The primary outcome was the change in HbA_1c from baseline between the 2 groups. Baseline HbA_1c was considered as the HbA_1c value obtained within 3 months prior to, or within 1 month, of the first visit with the pharmacist during the study period. The final HbA_1c was considered the value measured within 1 month of, or 3 months after, the patient’s last visit with the pharmacist during the study period.

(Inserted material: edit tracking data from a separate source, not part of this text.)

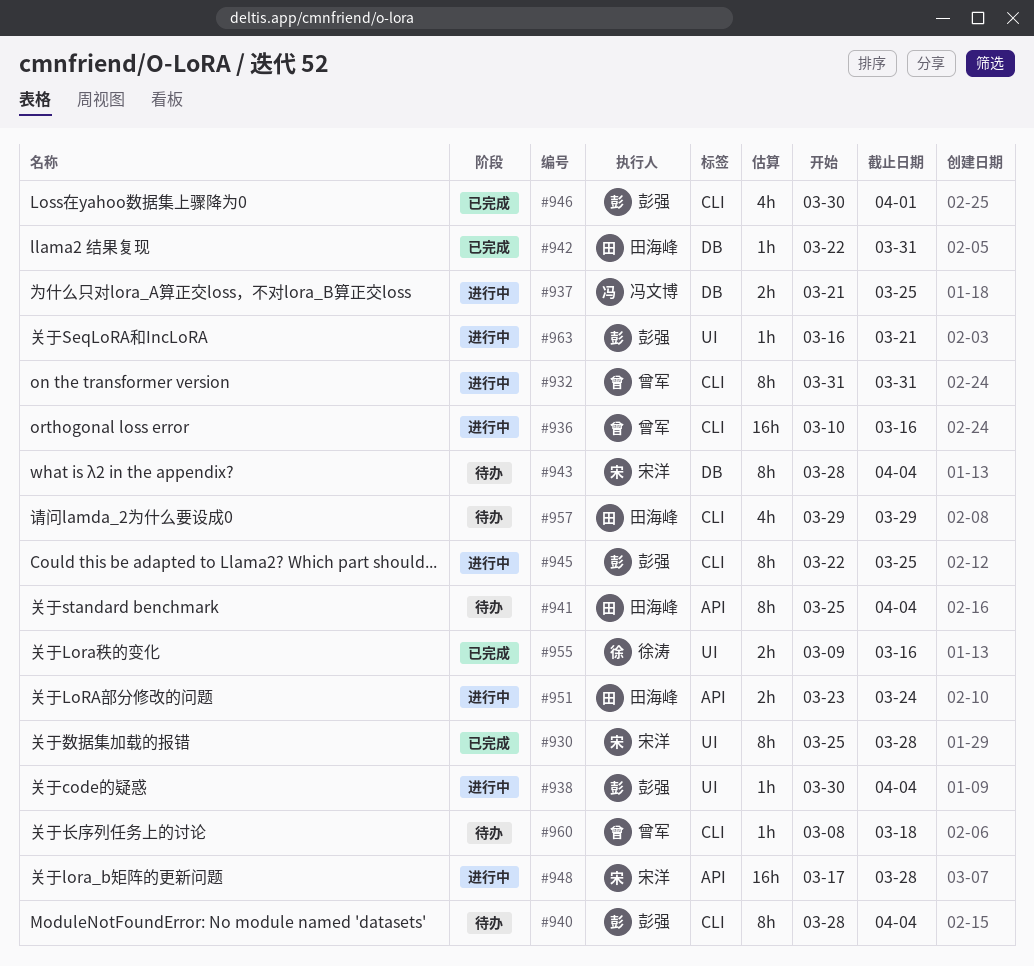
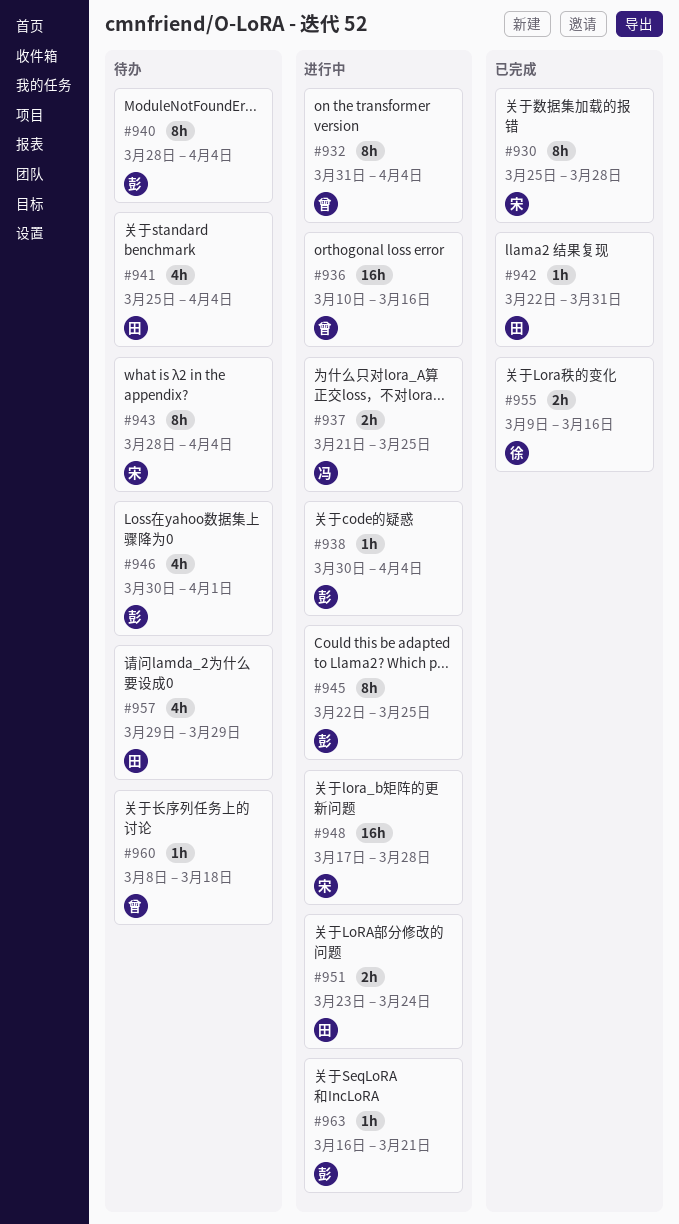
#932, due: Mar 31 -> Apr 4
#941, estimate: 8h -> 4h
#946, status: 已完成 -> 待办

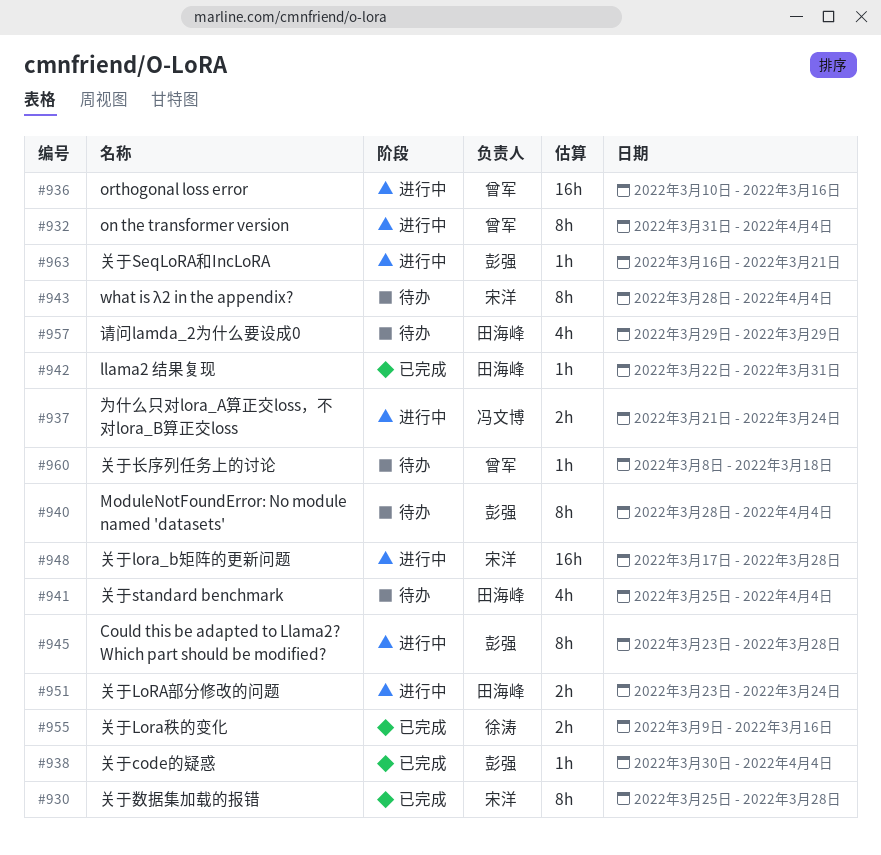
#937, due: Mar 25 -> Mar 24
#938, status: 进行中 -> 已完成
#945, start: Mar 22 -> Mar 23
#945, due: Mar 25 -> Mar 28
#946: present -> none

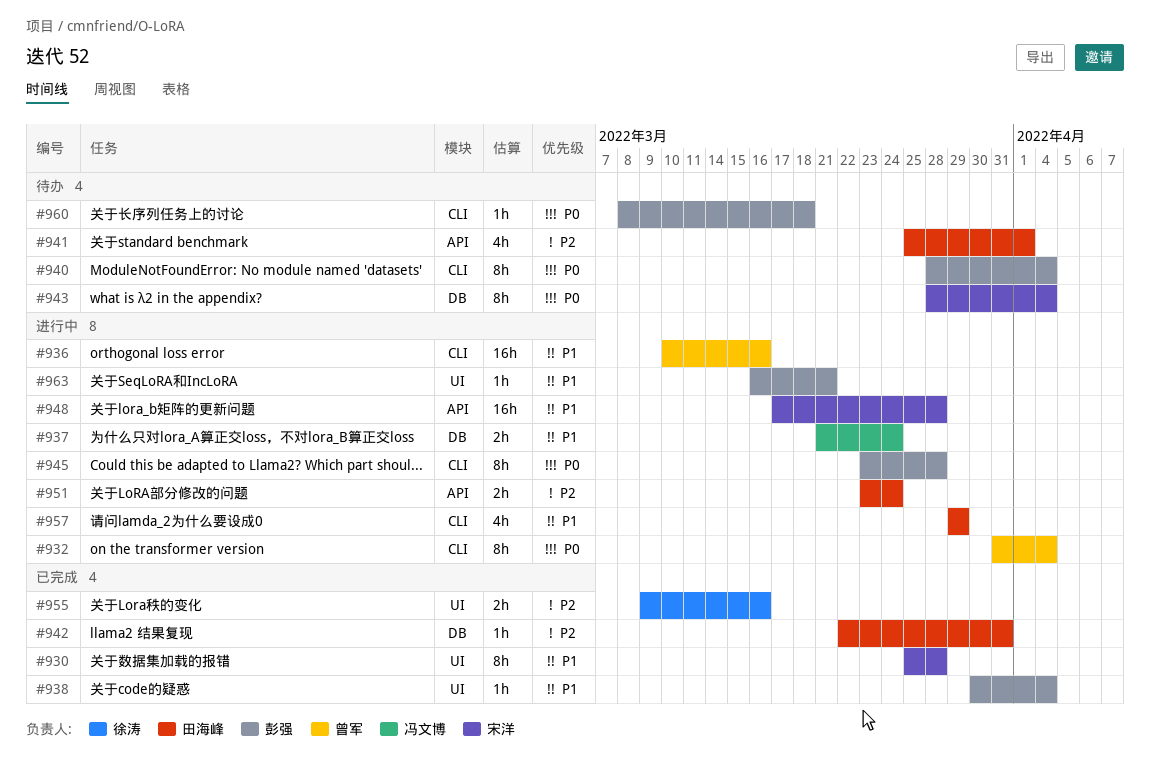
#941, due: Apr 4 -> Apr 1
#957, status: 待办 -> 进行中
#960, owner: 曾军 -> 彭强

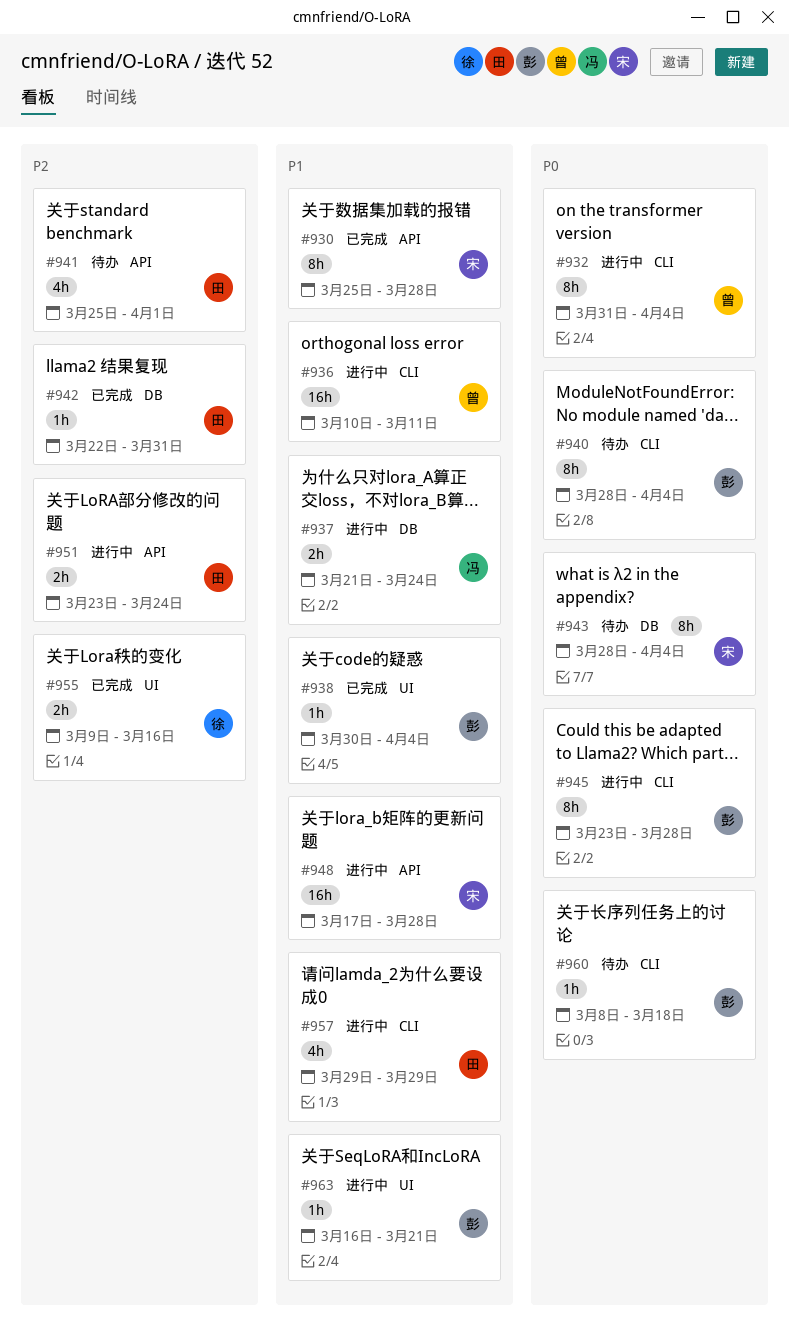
#930, label: UI -> API
#936, due: Mar 16 -> Mar 11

Several subgroup analyses were conducted to examine the relationship between HbA_1c and each group. Among patients whose baseline HbA_1c was ≥ 8%, we looked at the percentage of patients reaching HbA_1c < 8%, the percentage of patients showing any level of improvement in HbA_1c, and the change in HbA_1c for each group. We also looked at the percentage of patients with baseline HbA_1c < 8% maintaining the level throughout the study period and the change in HbA_1c for each group. Additionally, we looked at health care utilization, which included pharmacist visits, primary care physician visits, emergency room and urgent care visits, and hospitalizations for each group. The latter 3 types of utilization were grouped as acute care utilization and further analyzed for visit reasons, which were subsequently categorized as diabetes related and non-diabetes related. The diabetes related reasons linking to acute care utilization were defined as any episodes related to hypoglycemia, diabetic ketoacidosis (DKA), hyperosmolar hyperglycemic state (HHS), foot ulcers, retinopathy, and osteomyelitis infection. All other reasons leading to acute care utilization were categorized as non-diabetes related.

Statistical analysis

Descriptive analyses were conducted using the Mann-Whitney test for continuous data and χ² (or Fisher exact) test for categorical data. A basic difference-in-differences (D-I-D) method was used to compare the changes of HbA_1c between the CCC and GCC over 2 time points: baseline and final measurements. The repeated measures ANOVA was used for analyzing D-I-D. P < .05 was considered significant. Statistical analyses were performed using SAS version 9.4 (SAS Institute, Cary, NC).

Results

Baseline data

A total of 1272 patients were identified within the study period, and 189 met the study inclusion criteria. The CCC included 132 patients, the GCC 57. The mean age of patients in both groups was similar at 57 years old (P = .39). Most patients had Medicaid as their primary insurance. About one-third of patients in each group experienced clinical atherosclerotic cardiovascular disease, and about 12% overall had chronic kidney disease stage 3 and higher. The average number of days that patients were under pharmacist care during the study period was longer in the GCC compared to the CCC, and it was statistically significant (P < .001) (Table 2). The mean ± SD baseline HbA_1c for the CCC and GCC was 10.0% ± 2.0% and 9.9% ± 1.7%, respectively, and the difference was not statistically significant (P = .93). About 86% of patients in the CCC and 90% in the GCC had a baseline HbA_1c of ≥ 8%.